Per rendere il lavoro ancora più divertente, annualmente è stato indetto un contest fotografico per premiare gli scatti più belli. Una iniziativa che ha fatto bene alla scienza ma anche al turismo, aprendo le porte a una nuova forma di fruizione esperienziale delle Orobie.

Un progetto che piace al pubblico

Sul totale dei tre anni di progetto sono state inviate ben 2530 foto: 612 nel 2017, 803 nel 2018 e 1115 nel 2019. Gli autori sono stati 735 “citizen scientists” (225 nel 2017, 248 nel 2018, 262 nel 2019), con un 76% di rappresentanza maschile e 24% femminile. Il 38% delle immagini è stata scattata nei pressi di sentieri, al di sopra di 2300 metri di quota.

Cosa ci dicono le foto

A distanza di quasi 10 anni dall’ultimo censimento dello stambecco, effettuato nel 2012, la georeferenziazione delle immagini scattate dai cittadini ha consentito di valutare che le aree più frequentate dalla specie si siano espanse progressivamente.

Molto interessante è notare che non siano stati avvistati ibridi di stambecco – capra domestica, al contrario di altre zone alpine. Dalle foto è stato anche possibile dedurre informazioni sullo stato di salute degli esemplari. In alcuni casi è stato possibile monitorare sui 3 anni il medesimo esemplare. Alcuni maschi hanno evidenziato danneggiamenti ai corni (anche caduta totale), dovuti all’età o combattimenti. E in casi fortunati è stato possibile seguire la caduta del corno.

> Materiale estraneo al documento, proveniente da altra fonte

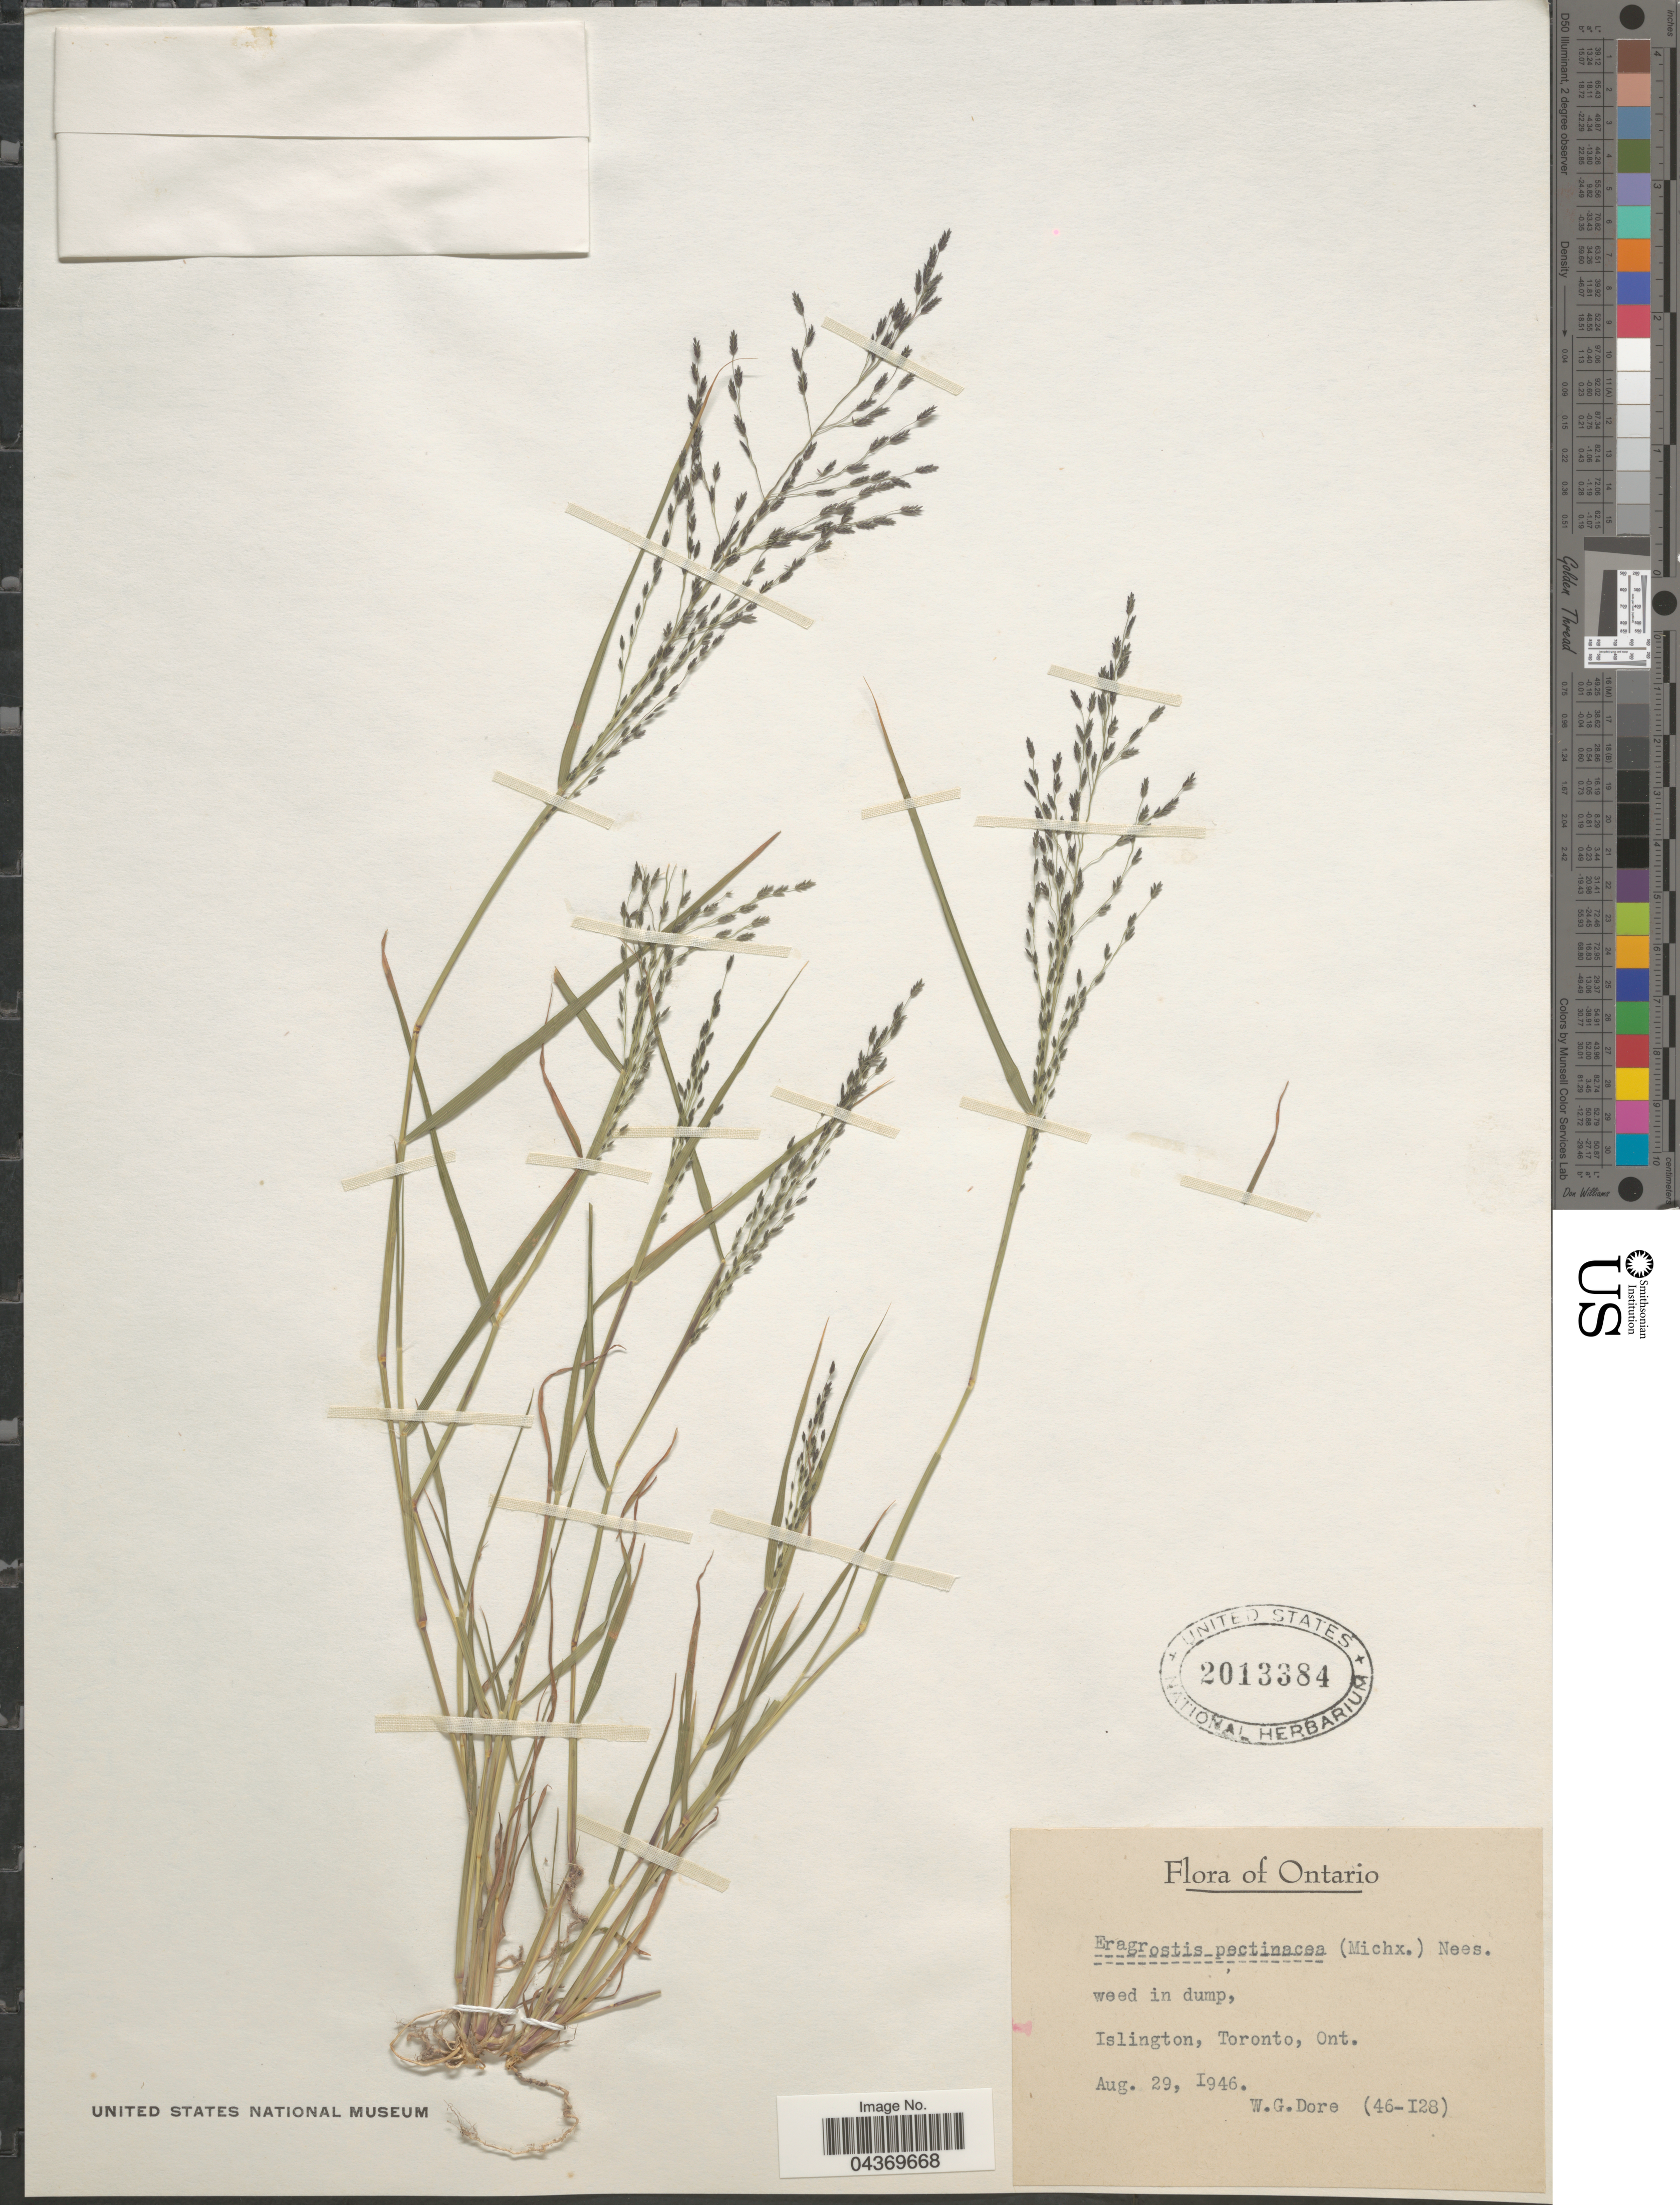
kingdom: Plantae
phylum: Tracheophyta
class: Liliopsida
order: Poales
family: Poaceae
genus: Eragrostis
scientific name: Eragrostis pectinacea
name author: (Michx.) Nees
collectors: W. Dore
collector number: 46-128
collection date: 1946-08-29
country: Canada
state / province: Ontario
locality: In dump, Islington, Toronto.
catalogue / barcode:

Sono stati anche notati stambecchi affetti da Trombicula  autumnalis e Dichetobacter nodosus. Non sono stati invece evidenziati casi di cheratocongiuntivite.

In merito al 38% di scatti al di sopra dei 2300 metri, gli esperti hanno ipotizzato che la ragione di una maggiore presenza della specie a tali quote sia da legarsi a rivalità territoriali con altri ungulati che vivono a quote inferiori.

Anche le variazioni del clima nell’arco di un decennio, chiariscono i ricercatori, hanno per certo giocato un ruolo chiave nella modifica dei comportamenti della specie, addirittura nelle modalità di accrescimento del corno.

Costi bassi e grandi risultati

La mole di dati interessanti per la scienza raccolti attraverso il progetto, assume valore ancor maggior se si considera i bassi costi di gestione. E l’effetto educativo nei confronti della popolazione.

Per tale ragione, come si legge in conclusione del paper, i promotori del progetto ritengono che “il metodo utilizzato possa essere applicato con successo allo studio della popolazione dello stambecco alpino, e possa essere utilizzato insieme ai normali monitoraggi biologici di attività e censimenti delle specie, assicurando una modalità di investigazione non invasiva, importante soprattutto nelle aree protette.”